Shaped By Audience

I was watching a few episodes from season 30 of Antiques Roadshow, noting how while the US version is centered on values — the valuation is shown on the screen after the appraisal — with the classic UK version is centered on sharing stories, telling the tales an object carries.  No banner with values in this edition.

Miz Ruby once told me that my blog showed me as a bit of an anglophile, with words she had to check to understand, as I used them in the English context, not the American.

While there are downsides to the UK, it is a country that values language, poetry, context, nuance, age and diversity in a different way than the US.  Idiosyncratic characters are valued, and eccentrics are taught about in schools where language is seen as a sacred heritage, rather than just a means to homogenize for the sake of commerce.

You create a different culture when people are trained to be an audience, to listen, engage and respond.  In that culture, people have more ownership of their own performance, melding regional characteristics with individual character, rather than trying to shorthand everything with quick summaries: What do you do, How much do you make, What can you do for me?

LISTED RECORDS:

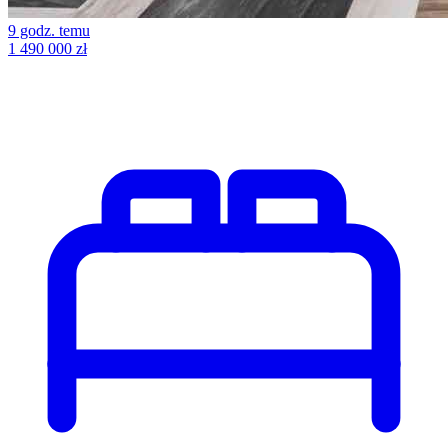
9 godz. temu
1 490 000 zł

--

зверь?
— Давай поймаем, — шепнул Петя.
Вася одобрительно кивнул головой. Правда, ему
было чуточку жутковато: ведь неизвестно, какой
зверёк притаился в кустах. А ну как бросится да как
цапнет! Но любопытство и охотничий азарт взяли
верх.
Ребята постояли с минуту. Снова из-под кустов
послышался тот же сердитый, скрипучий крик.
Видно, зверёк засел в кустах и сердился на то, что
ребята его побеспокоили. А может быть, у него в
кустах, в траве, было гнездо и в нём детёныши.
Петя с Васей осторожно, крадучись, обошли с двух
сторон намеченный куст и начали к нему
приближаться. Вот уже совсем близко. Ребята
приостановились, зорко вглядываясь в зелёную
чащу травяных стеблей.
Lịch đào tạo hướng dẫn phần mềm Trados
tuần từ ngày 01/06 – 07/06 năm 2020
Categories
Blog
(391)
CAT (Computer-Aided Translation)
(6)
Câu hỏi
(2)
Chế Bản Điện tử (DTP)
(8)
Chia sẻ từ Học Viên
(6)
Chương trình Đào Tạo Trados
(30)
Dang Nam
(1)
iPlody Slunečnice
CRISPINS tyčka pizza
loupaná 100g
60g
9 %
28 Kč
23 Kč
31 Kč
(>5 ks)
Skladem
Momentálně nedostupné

TO DO:
[a] Decide whether each statement agrees with the Shaped By Audience post, answering yes or no and quoting the deciding words: (i) The US version of Antiques Roadshow shows the valuation on screen after the appraisal. (ii) Miz Ruby said the writer's blog showed the writer as a bit of an anglophile. (iii) The UK edition displays a banner with values.
[b] Proceed with the Shaped By Audience post from the point where it stops.
The records are separate material from the Shaped By Audience post.

ANSWERS IN ORDER:
[a]
(i) Yes: "the valuation is shown on the screen after the appraisal"
(ii) Yes: "Miz Ruby once told me that my blog showed me as a bit of an anglophile"
(iii) No: "No banner with values in this edition."

[b]
My adopted nephew was diagnosed with Aspergers, one of the classifications on what some call the Autism spectrum.  It is characterized by a mind that has deep internal focus, but challenges to social interaction, especially around non-verbal communications.

I started reading around it.  I have known my father to have some type of autism, dating from early days.  His mother spent cash, rare on a northern Alberta farm in the late 1920s, to have a doctor check his delayed or limited communication skills .  All the doctor could do was hold up a watch, ask if he heard it tick, and declare him OK.  My father didn’t like his mother wasting money on this test; he told her he was OK.

When I read about Aspergers, I had a name for what I saw now, for what my grandmother probably saw 80 years or so ago.

Nothing that can be done now, of course.  He has been a crackpot engineer for so long, with brilliant visualizations that he has trouble explaining to others, always an individual contributor, failing when they tried to shunt him into management, that his patterns are firmly developed and hard to change.

Those patterns, though, have shaped me a great deal.  My mother was lost in her own disappointments, and  I knew I didn’t want to be like her, so I tried to be more like my father.

Yes, that means I tried to act more like I had Aspergers.  Oy.

Beyond that, because he has issues with non-verbal communication, I realize how much I had to learn to be verbal in my expression.  He may have big limits in understanding that verbal  communication — I don’t think he can really understand how my mind works, that I actually have emotions and not just thoughts —  but verbal was my only chance to break through, to be understood.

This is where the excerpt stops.